What is being asked: All lines in the records below that hold "drag" are to be shown.

Information supplied:
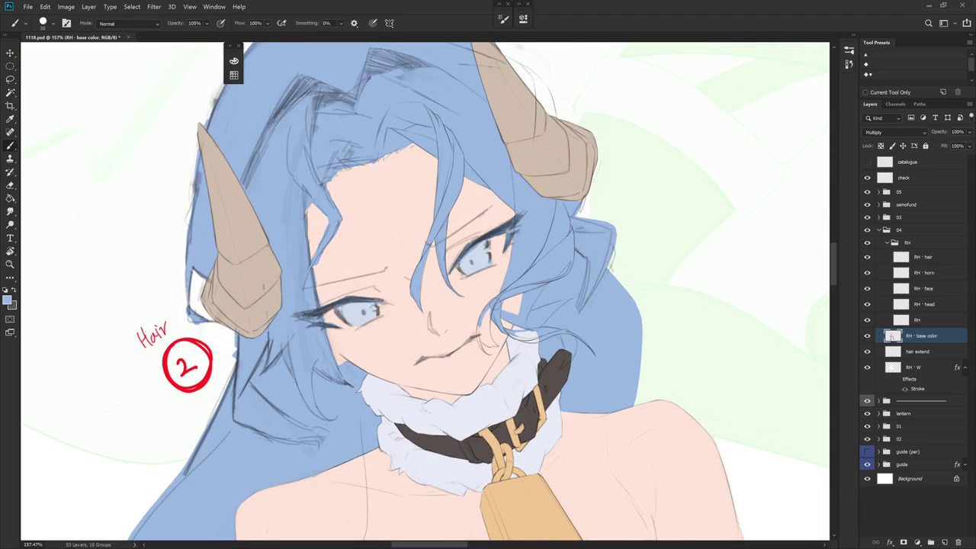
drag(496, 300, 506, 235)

---

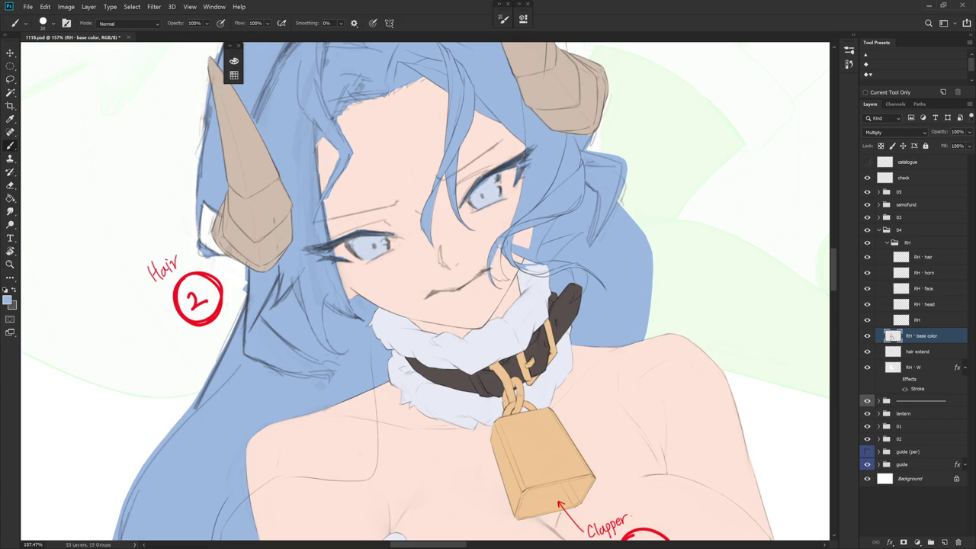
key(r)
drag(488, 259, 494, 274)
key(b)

Response area:
drag(496, 300, 506, 235)
drag(488, 259, 494, 274)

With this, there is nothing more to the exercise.